To be a local is not to have an encyclopedic knowledge of the art or history of the place. I lived in Philadelphia for 18 years and saw the Liberty Bell once. I can’t tell you about Betsy Ross’ house, but ask me about the best place to get a cheese steak or where to go shopping, and I’m your girl.

My philosophy: Save the tourist crap for when you’re a 55-year-old empty nester. And when you do return to your foreign once-upon-a-time home in your ripe middle age, stop in that tiny hole-in-the-wall panini place for an order of the same prosciutto mozzarella pomodoro sandwich and cioccolata calda you ate everyday for lunch when you were 20. Then wonder how you could have been such a stupid kid to have not seen these famous sites, and then laugh because those famous old sites are still there for your enjoyment along with the spectacular memories of your fully lived youth.

I did have my regrets. I soaked up as much Italy as I could and have the fondest memories of my time there. I still listen to the music and try to speak the language in the hope that someday I can fool somebody into thinking I’m fluent. On occasion I’ll spend hours in the kitchen making that homemade lasagna from scratch or twirling the little doughy bits around my pinkie finger into fresh tortellini. But I still wish I could have done more. With four months to do everything, it’s hard to figure out what exactly you want to get out of your experience before that experience comes to an end.

While abroad, I hiked Cinque Terre, threw a coin in the Trevi Fountain, sipped on a Bellini at Harry’s Bar in Venice, stood on tables amid sloshing rounds of beer at Oktoberfest, partied with Australian sailors in a yacht on the French Riviera, stayed out all hours of the night in Barcelona, jumped out of a helicopter at 14,000 feet above the Swiss Alps, experienced the bizarre world that is Amsterdam and took in a show in London’s West End. Hardly adventures I could ever say I regret. But with a limited amount of time in Florence, these escapades add up, and I do seriously regret the lack of time I spent soaking up my host city. I came back to the States happy with the time I spent in Europe, but with the undeniable lament for the Italian friends I didn’t make and the Florentine lifestyle to which I never fully acclimated.

And so, because the rabbit hole only burrows deeper and deeper into the Earth, I set sail again. Just 21 months after returning from Italy, I found myself once again in the Mediterranean, this time to teach English literature for a year in Greece. I was determined to right my wrongs and redo my regrets. I made it my mission to understand the Greek lifestyle, learn the Greek language and make Greek friends.

With a year to immerse myself in Greek culture, I was able to see a side of Greece that most outsiders will never be able to witness. And with a year in one place, I was able to enjoy a wealth of time in Athens while also having the pleasure of exploring the rest of the country and sightseeing throughout the continent. I traveled to Dublin, Galway, Edinburgh, Brussels, Bruges, Stockholm, Istanbul, Berlin, Milan and Paris in addition to the many Greek towns, villages and islands just waiting to be adored. I have trips planned to Croatia and the Northern French countryside and a few weekends left in Athens to enjoy the life I have created here.

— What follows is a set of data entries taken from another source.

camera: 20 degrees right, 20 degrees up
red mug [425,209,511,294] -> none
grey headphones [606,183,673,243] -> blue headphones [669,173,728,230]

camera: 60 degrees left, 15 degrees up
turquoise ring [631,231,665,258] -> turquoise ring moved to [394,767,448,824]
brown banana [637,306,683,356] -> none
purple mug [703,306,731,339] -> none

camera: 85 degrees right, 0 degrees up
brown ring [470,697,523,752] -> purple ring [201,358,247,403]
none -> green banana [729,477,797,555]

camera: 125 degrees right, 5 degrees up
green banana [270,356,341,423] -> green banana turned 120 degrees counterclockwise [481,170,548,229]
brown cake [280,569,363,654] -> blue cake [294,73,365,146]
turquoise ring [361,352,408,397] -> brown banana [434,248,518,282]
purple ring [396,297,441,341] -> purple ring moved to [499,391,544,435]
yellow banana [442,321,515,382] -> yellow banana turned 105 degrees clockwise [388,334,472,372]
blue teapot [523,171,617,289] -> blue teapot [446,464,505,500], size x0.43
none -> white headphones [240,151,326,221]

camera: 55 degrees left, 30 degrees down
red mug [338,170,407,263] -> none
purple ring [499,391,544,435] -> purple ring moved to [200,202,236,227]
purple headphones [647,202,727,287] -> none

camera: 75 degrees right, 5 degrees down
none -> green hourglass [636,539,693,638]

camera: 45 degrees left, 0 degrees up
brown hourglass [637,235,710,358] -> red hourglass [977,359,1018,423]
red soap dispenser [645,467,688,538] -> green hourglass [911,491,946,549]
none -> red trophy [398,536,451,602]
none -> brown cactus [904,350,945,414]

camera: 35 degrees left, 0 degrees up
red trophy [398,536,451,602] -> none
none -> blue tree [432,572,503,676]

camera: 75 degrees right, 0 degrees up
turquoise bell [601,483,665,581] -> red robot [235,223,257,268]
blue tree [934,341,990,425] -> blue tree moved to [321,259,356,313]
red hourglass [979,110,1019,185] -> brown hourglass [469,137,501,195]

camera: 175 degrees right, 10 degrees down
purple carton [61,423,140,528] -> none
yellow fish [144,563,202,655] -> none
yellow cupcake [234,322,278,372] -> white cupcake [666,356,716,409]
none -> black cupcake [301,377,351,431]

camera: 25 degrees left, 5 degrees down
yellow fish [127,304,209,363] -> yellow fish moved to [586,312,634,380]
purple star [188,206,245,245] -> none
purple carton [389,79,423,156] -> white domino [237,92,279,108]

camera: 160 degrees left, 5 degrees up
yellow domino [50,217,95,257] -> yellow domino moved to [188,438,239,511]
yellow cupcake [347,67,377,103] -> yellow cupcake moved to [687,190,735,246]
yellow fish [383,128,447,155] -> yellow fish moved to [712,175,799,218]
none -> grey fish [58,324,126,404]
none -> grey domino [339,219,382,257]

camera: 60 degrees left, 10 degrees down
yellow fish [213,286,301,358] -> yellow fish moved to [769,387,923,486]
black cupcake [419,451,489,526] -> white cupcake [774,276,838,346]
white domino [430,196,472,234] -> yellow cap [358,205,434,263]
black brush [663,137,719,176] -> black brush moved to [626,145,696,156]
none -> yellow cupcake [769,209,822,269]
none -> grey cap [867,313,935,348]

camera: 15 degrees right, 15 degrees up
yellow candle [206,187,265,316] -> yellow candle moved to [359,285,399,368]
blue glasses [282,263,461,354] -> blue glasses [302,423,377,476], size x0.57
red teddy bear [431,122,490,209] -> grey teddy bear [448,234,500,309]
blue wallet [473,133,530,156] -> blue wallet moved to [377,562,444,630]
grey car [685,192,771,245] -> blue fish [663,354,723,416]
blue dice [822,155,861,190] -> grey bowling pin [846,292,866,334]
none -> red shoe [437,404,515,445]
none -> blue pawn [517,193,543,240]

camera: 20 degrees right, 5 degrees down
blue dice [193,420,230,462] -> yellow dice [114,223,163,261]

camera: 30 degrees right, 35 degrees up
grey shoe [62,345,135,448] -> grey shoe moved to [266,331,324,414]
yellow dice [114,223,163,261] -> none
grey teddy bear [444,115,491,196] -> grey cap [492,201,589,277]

But if I’ve learned one thing, it’s that the more time I spend here, the more quickly time slips away. The regrets never stop; they simply grow greater and grander. This world is a big place, and no matter where you go or how long you stay there, there’s always something that you won’t be able to see. But I’ve learned that that’s OK. Because for every inch of land you didn’t see, there are those 10 others you’ll never forget. And while I may not have gotten to truly become Italian or learn the gibberish that is Greek, the one thing that I’ve forever created for myself is the life of the storyteller, not the listener. And at 23, I can’t wait for all the stories I have yet to live.